[Opening DATA TO PROCESS section]
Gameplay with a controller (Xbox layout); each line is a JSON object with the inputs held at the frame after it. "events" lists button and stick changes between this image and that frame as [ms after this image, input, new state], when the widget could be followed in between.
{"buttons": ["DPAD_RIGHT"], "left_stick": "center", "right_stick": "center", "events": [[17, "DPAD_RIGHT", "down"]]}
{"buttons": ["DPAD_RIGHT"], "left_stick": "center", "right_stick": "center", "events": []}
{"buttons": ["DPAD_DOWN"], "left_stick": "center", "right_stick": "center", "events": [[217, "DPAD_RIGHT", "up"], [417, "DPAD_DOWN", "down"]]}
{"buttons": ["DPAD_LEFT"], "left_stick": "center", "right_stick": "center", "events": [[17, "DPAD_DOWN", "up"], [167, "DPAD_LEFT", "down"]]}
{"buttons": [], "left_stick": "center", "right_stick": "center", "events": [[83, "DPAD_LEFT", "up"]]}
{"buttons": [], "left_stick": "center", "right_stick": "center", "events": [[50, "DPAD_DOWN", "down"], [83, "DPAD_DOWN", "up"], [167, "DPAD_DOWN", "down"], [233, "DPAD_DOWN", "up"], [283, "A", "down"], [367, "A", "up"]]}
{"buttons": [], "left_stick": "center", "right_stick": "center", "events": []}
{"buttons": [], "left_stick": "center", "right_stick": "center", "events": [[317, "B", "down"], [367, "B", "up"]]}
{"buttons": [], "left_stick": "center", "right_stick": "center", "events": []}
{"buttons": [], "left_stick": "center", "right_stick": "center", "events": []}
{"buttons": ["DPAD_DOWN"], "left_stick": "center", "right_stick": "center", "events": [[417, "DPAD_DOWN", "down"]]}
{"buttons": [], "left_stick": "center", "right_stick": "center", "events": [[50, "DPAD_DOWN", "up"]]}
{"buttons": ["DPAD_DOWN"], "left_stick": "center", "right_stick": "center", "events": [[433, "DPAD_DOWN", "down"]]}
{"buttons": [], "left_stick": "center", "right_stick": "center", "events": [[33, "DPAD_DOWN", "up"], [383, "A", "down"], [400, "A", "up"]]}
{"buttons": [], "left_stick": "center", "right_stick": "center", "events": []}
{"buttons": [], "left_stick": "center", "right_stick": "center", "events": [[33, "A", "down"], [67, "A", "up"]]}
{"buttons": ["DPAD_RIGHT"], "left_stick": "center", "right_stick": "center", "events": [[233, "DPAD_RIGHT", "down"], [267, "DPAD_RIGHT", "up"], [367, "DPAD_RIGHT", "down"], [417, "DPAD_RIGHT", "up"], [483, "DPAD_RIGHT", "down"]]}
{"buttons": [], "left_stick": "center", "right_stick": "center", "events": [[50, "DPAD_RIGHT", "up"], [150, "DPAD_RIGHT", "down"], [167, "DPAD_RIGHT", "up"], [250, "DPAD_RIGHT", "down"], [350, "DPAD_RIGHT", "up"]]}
[Closing DATA TO PROCESS section]
Each record above should be returned exactly as it appears.

* _RESPONSE BELOW_
Gameplay with a controller (Xbox layout); each line is a JSON object with the inputs held at the frame after it. "events" lists button and stick changes between this image and that frame as [ms after this image, input, new state], when the widget could be followed in between.
{"buttons": ["DPAD_RIGHT"], "left_stick": "center", "right_stick": "center", "events": [[17, "DPAD_RIGHT", "down"]]}
{"buttons": ["DPAD_RIGHT"], "left_stick": "center", "right_stick": "center", "events": []}
{"buttons": ["DPAD_DOWN"], "left_stick": "center", "right_stick": "center", "events": [[217, "DPAD_RIGHT", "up"], [417, "DPAD_DOWN", "down"]]}
{"buttons": ["DPAD_LEFT"], "left_stick": "center", "right_stick": "center", "events": [[17, "DPAD_DOWN", "up"], [167, "DPAD_LEFT", "down"]]}
{"buttons": [], "left_stick": "center", "right_stick": "center", "events": [[83, "DPAD_LEFT", "up"]]}
{"buttons": [], "left_stick": "center", "right_stick": "center", "events": [[50, "DPAD_DOWN", "down"], [83, "DPAD_DOWN", "up"], [167, "DPAD_DOWN", "down"], [233, "DPAD_DOWN", "up"], [283, "A", "down"], [367, "A", "up"]]}
{"buttons": [], "left_stick": "center", "right_stick": "center", "events": []}
{"buttons": [], "left_stick": "center", "right_stick": "center", "events": [[317, "B", "down"], [367, "B", "up"]]}
{"buttons": [], "left_stick": "center", "right_stick": "center", "events": []}
{"buttons": [], "left_stick": "center", "right_stick": "center", "events": []}
{"buttons": ["DPAD_DOWN"], "left_stick": "center", "right_stick": "center", "events": [[417, "DPAD_DOWN", "down"]]}
{"buttons": [], "left_stick": "center", "right_stick": "center", "events": [[50, "DPAD_DOWN", "up"]]}
{"buttons": ["DPAD_DOWN"], "left_stick": "center", "right_stick": "center", "events": [[433, "DPAD_DOWN", "down"]]}
{"buttons": [], "left_stick": "center", "right_stick": "center", "events": [[33, "DPAD_DOWN", "up"], [383, "A", "down"], [400, "A", "up"]]}
{"buttons": [], "left_stick": "center", "right_stick": "center", "events": []}
{"buttons": [], "left_stick": "center", "right_stick": "center", "events": [[33, "A", "down"], [67, "A", "up"]]}
{"buttons": ["DPAD_RIGHT"], "left_stick": "center", "right_stick": "center", "events": [[233, "DPAD_RIGHT", "down"], [267, "DPAD_RIGHT", "up"], [367, "DPAD_RIGHT", "down"], [417, "DPAD_RIGHT", "up"], [483, "DPAD_RIGHT", "down"]]}
{"buttons": [], "left_stick": "center", "right_stick": "center", "events": [[50, "DPAD_RIGHT", "up"], [150, "DPAD_RIGHT", "down"], [167, "DPAD_RIGHT", "up"], [250, "DPAD_RIGHT", "down"], [350, "DPAD_RIGHT", "up"]]}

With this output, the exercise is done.